╭──

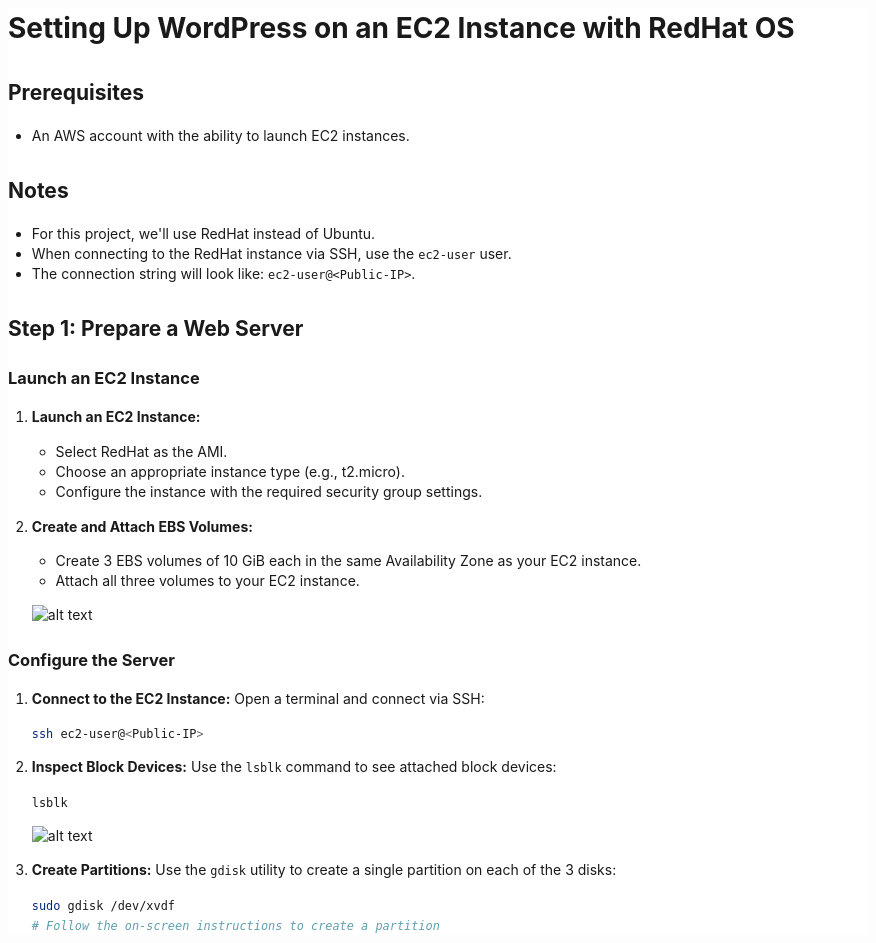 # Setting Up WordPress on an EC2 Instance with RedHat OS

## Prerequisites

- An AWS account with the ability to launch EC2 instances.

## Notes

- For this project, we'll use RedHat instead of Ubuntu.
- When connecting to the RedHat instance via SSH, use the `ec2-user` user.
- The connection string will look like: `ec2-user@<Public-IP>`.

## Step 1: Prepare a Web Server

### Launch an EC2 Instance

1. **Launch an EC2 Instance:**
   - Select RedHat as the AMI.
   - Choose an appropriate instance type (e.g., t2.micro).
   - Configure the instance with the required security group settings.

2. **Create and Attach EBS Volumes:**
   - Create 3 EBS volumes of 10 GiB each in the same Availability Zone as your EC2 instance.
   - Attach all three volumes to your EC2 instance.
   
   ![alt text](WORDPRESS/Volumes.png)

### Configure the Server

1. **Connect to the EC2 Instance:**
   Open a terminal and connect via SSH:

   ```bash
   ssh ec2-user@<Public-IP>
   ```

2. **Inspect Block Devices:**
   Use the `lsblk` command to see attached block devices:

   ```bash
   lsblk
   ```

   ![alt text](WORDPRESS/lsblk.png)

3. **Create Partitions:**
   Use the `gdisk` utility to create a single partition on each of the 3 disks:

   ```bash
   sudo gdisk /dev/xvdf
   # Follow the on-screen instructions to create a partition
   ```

╰──

● About this task
Could you repeat exactly the lines from the first one of the records above through the line containing "2. **Create and Attach EBS Volumes:**", leaving out any pictures?

● Output for this exercise
 # Setting Up WordPress on an EC2 Instance with RedHat OS

## Prerequisites

- An AWS account with the ability to launch EC2 instances.

## Notes

- For this project, we'll use RedHat instead of Ubuntu.
- When connecting to the RedHat instance via SSH, use the `ec2-user` user.
- The connection string will look like: `ec2-user@<Public-IP>`.

## Step 1: Prepare a Web Server

### Launch an EC2 Instance

1. **Launch an EC2 Instance:**
   - Select RedHat as the AMI.
   - Choose an appropriate instance type (e.g., t2.micro).
   - Configure the instance with the required security group settings.

2. **Create and Attach EBS Volumes:**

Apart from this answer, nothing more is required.